Cylinder, Cone, and Sphere

A right circular cylinder is the solid bounded by two congruent, parallel circular bases of radius $R$ and a lateral surface connecting them.

Equivalently, it is the solid of revolution obtained by rotating a rectangle of width $R$ and height $h$ about one of its sides of length $h$.

The height (or altitude) of the cylinder is the perpendicular distance $h$ between the two bases. The axis is the line segment connecting the centers of the two bases.

A right circular cone is the solid with a circular base of radius $R$, an apex directly above the center of the base at height $h$, and a lateral surface connecting the apex to the boundary of the base.

Equivalently, it is the solid of revolution obtained by rotating a right triangle with legs $R$ and $h$ about the leg of length $h$.

The slant height $l$ is the distance from the apex to any point on the boundary of the base:

$l = \sqrt{R^2 + h^2}$

The volume of a cone equals one-third the volume of a cylinder with the same base and height:

$\boxed{V = \dfrac{1}{3}\pi R^2 h}$

Justification. A cross-section of the cone at height $t$ from the base is a circle of radius $R\!\left(1 - \dfrac{t}{h}\right)$, so its area is $\pi R^2\!\left(1 - \dfrac{t}{h}\right)^{\!2}$. Summing these areas (integrating from $0$ to $h$) gives $\dfrac{1}{3}\pi R^2 h$. $\blacktriangleleft$

A sphere of radius $R$ centered at point $O$ is the set of all points in space at distance exactly $R$ from $O$.

The ball (solid sphere) of radius $R$ centered at $O$ is the set of all points at distance at most $R$ from $O$: it is the interior of the sphere together with the sphere itself.

A great circle of a sphere is any cross-section through the center; it has radius $R$ and area $\pi R^2$.
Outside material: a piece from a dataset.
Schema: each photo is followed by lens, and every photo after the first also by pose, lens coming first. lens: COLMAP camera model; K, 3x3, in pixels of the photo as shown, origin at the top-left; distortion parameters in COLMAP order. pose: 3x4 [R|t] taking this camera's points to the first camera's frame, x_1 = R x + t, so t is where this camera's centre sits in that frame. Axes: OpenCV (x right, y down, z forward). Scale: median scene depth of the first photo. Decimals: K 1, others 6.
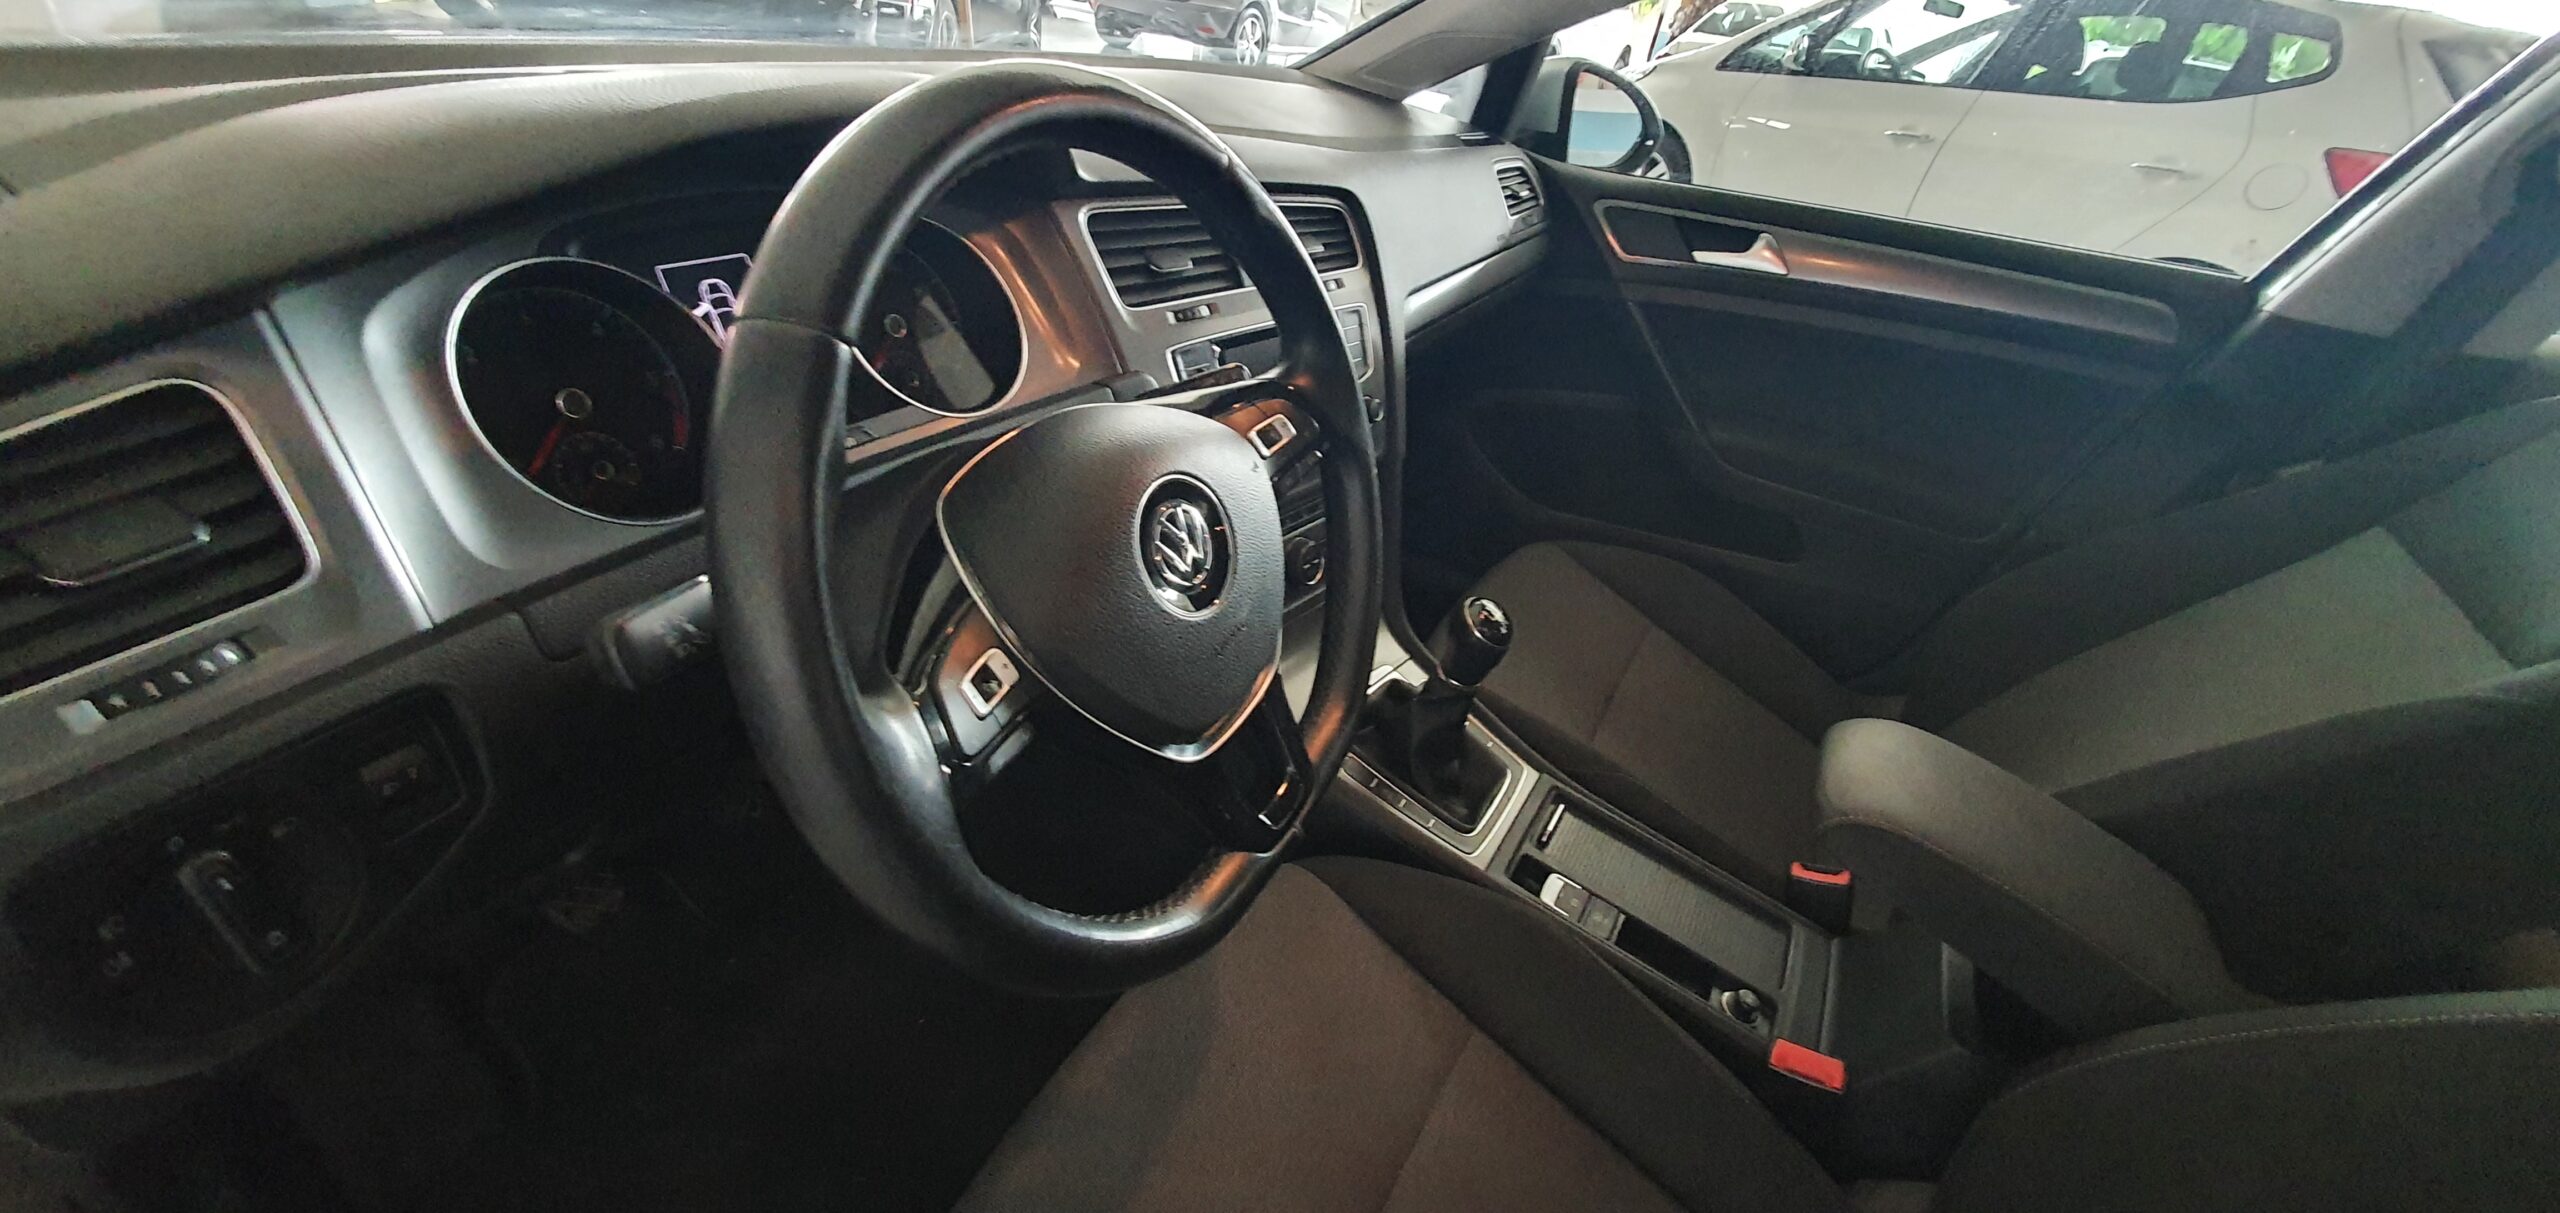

A cylinder has base radius $R = 5$ cm and height $h = 12$ cm. Find the lateral surface area, total surface area, and volume.

Solution.

$S_{\text{lat}} = 2\pi Rh = 2\pi \times 5 \times 12 = 120\pi \approx 376{.}99 \text{ cm}^2$

$S_{\text{total}} = 2\pi R(R + h) = 2\pi \times 5 \times (5 + 12) = 170\pi \approx 534{.}07 \text{ cm}^2$

$V = \pi R^2 h = \pi \times 25 \times 12 = 300\pi \approx 942{.}48 \text{ cm}^3$

Answer: $S_{\text{lat}} = 120\pi$ cm², $S_{\text{total}} = 170\pi$ cm², $V = 300\pi$ cm³. $\blacktriangleleft$

A cone has base radius $R = 9$ cm and height $h = 12$ cm. Find the slant height and the lateral surface area.

Solution.

Slant height:

$l = \sqrt{R^2 + h^2} = \sqrt{81 + 144} = \sqrt{225} = 15 \text{ cm}$

Lateral surface area:

$S_{\text{lat}} = \pi R l = \pi \times 9 \times 15 = 135\pi \approx 424{.}1 \text{ cm}^2$

Answer: $l = 15$ cm, $S_{\text{lat}} = 135\pi$ cm². $\blacktriangleleft$

A sphere of radius $R$ fits exactly inside a cube (the sphere is inscribed in the cube, so the cube edge equals $2R$). Find the ratio of the volume of the sphere to the volume of the cube.

Solution.

Volume of the sphere: $V_{\text{sphere}} = \dfrac{4}{3}\pi R^3$.

Volume of the cube: The cube edge is $a = 2R$, so $V_{\text{cube}} = (2R)^3 = 8R^3$.

Ratio:

$\dfrac{V_{\text{sphere}}}{V_{\text{cube}}} = \dfrac{\dfrac{4}{3}\pi R^3}{8R^3} = \dfrac{4\pi}{24} = \dfrac{\pi}{6} \approx 0{.}5236$

The sphere occupies approximately $52{.}4\%$ of the cube.

Answer: $\dfrac{V_{\text{sphere}}}{V_{\text{cube}}} = \dfrac{\pi}{6}$. $\blacktriangleleft$

A cone is inscribed in a cylinder of radius $R = 6$ cm and height $h = 8$ cm (they share the same base and the apex of the cone touches the top base of the cylinder). Find the ratio of the volume of the cone to the volume of the cylinder.

A sphere has surface area $S = 100\pi$ cm². Find: (a) the radius $R$ of the sphere; (b) the volume of the ball.